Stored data
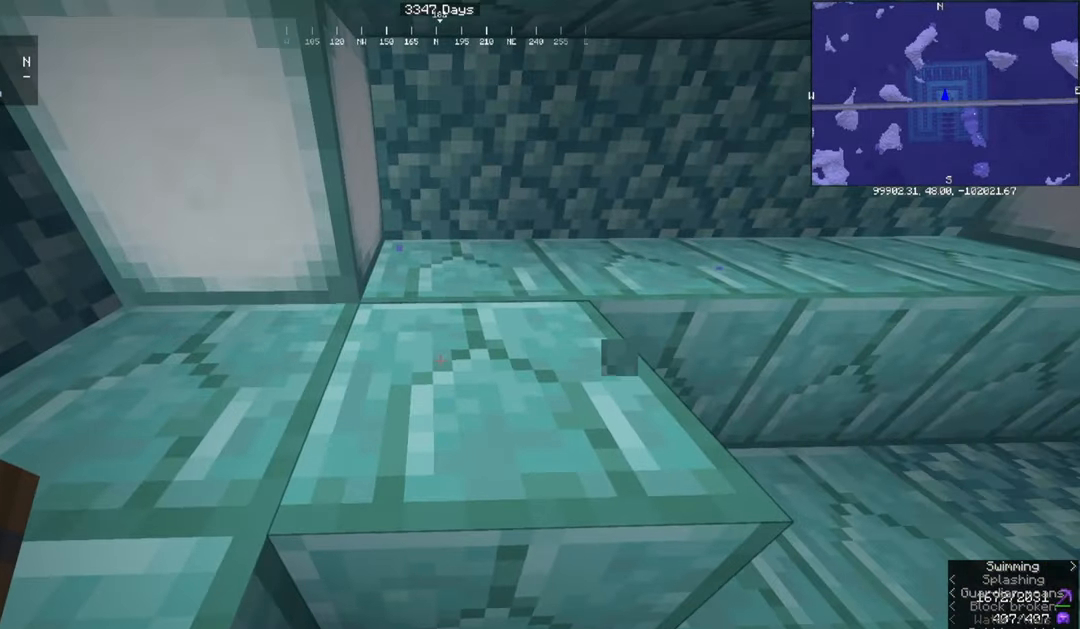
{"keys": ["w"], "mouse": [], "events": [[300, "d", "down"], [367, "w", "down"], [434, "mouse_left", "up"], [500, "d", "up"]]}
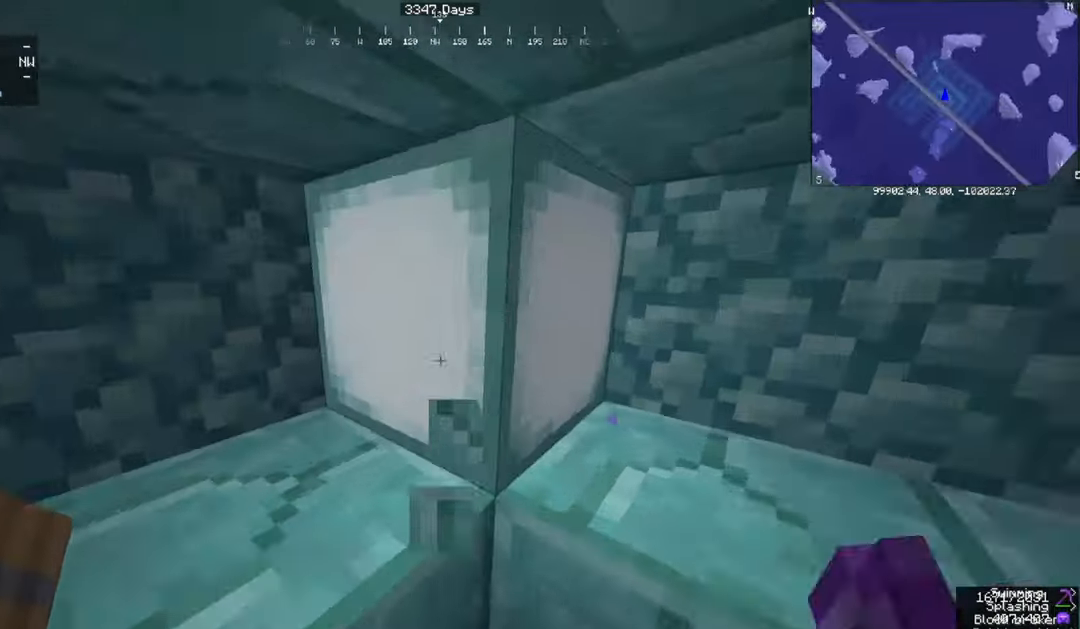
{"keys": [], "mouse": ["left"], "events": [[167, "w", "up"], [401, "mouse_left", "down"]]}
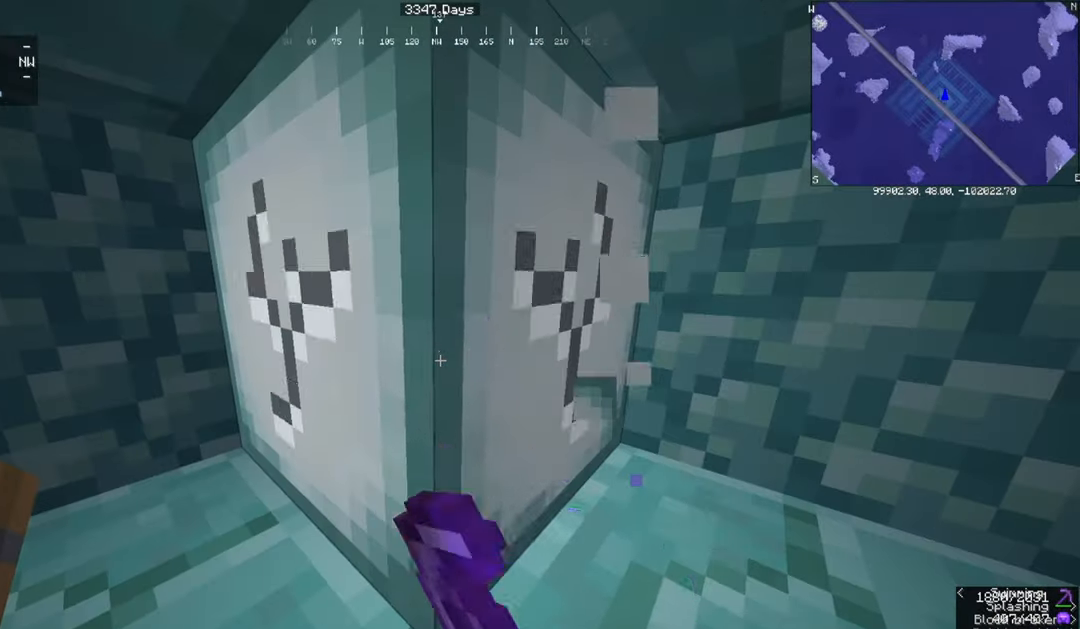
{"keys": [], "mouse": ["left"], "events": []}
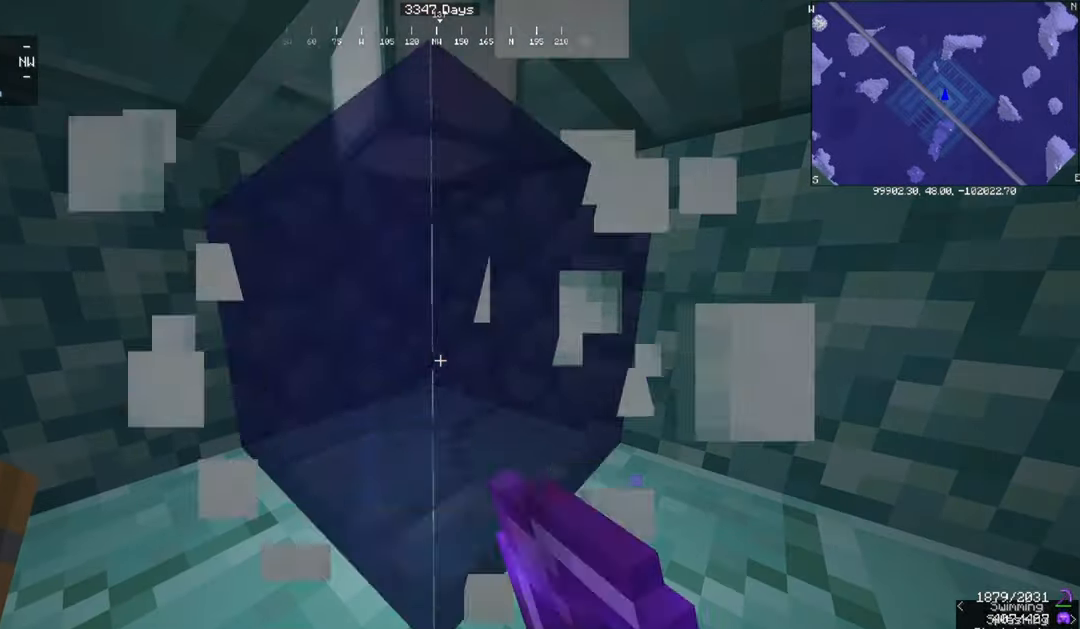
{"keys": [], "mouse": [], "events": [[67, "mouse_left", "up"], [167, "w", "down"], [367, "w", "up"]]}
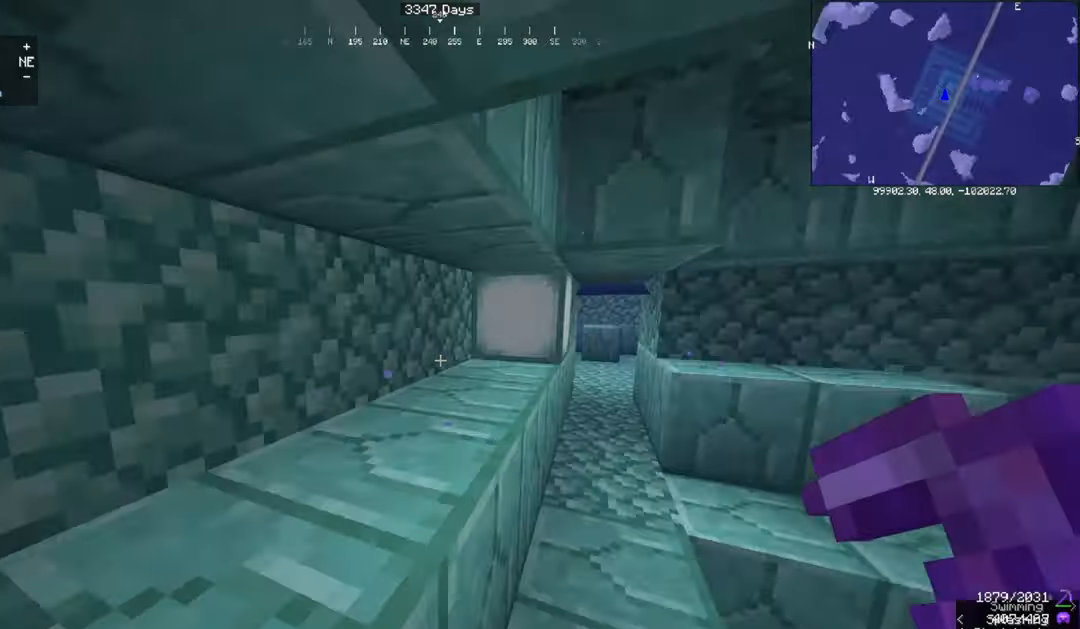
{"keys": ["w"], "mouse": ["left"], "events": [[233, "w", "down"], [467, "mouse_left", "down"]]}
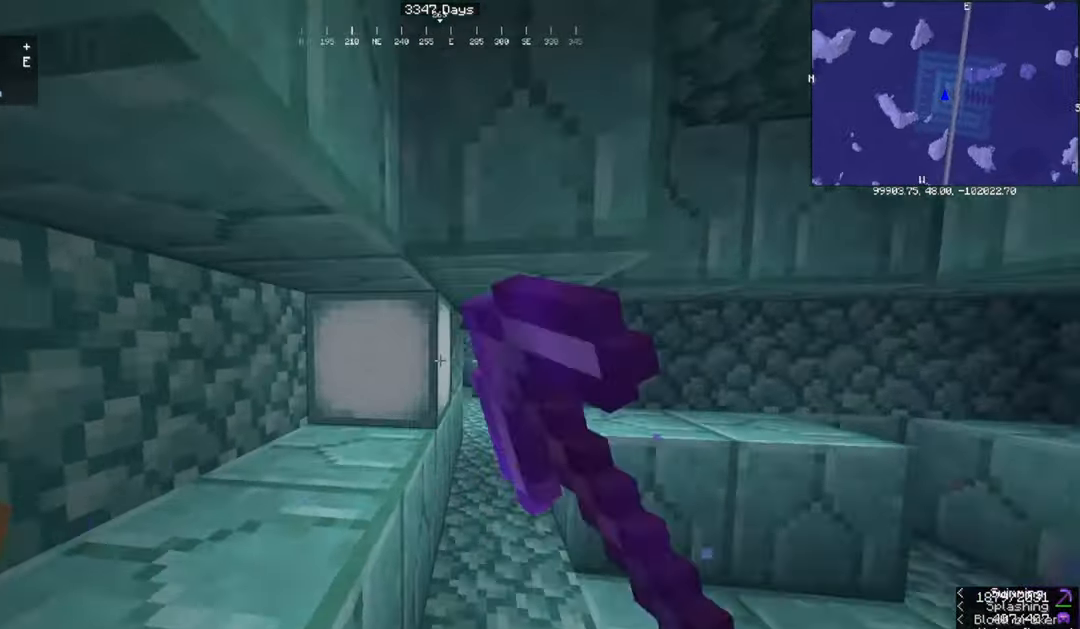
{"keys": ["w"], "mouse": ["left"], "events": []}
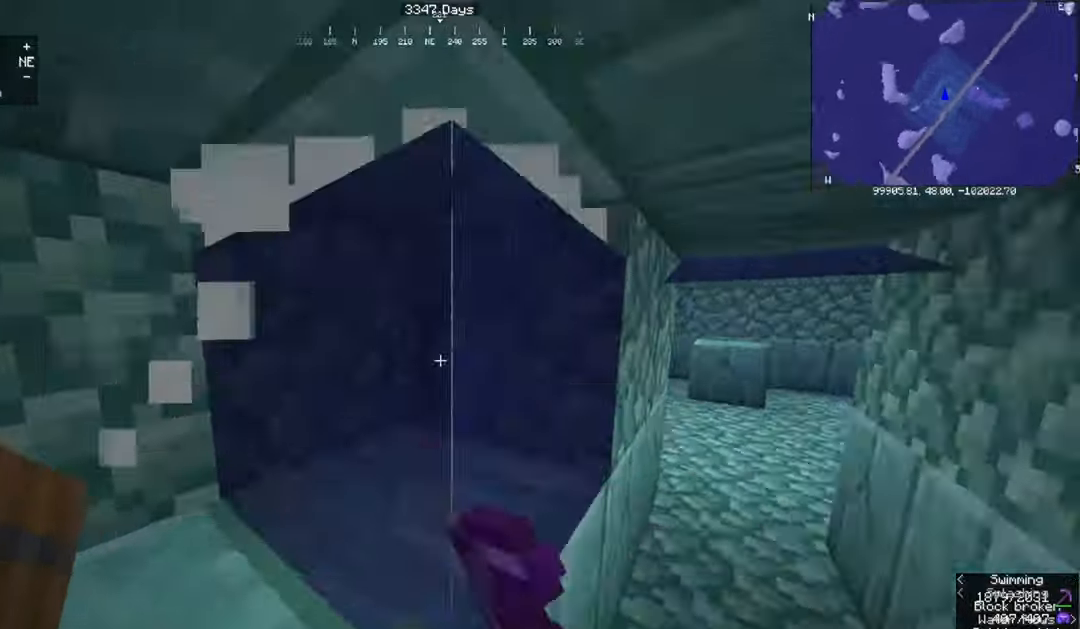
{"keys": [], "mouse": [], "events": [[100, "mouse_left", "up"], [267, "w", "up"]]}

**Aim of the task**
Above are the records; return them exactly, minus the pictures.

**Solution for this problem**
{"keys": ["w"], "mouse": [], "events": [[300, "d", "down"], [367, "w", "down"], [434, "mouse_left", "up"], [500, "d", "up"]]}
{"keys": [], "mouse": ["left"], "events": [[167, "w", "up"], [401, "mouse_left", "down"]]}
{"keys": [], "mouse": ["left"], "events": []}
{"keys": [], "mouse": [], "events": [[67, "mouse_left", "up"], [167, "w", "down"], [367, "w", "up"]]}
{"keys": ["w"], "mouse": ["left"], "events": [[233, "w", "down"], [467, "mouse_left", "down"]]}
{"keys": ["w"], "mouse": ["left"], "events": []}
{"keys": [], "mouse": [], "events": [[100, "mouse_left", "up"], [267, "w", "up"]]}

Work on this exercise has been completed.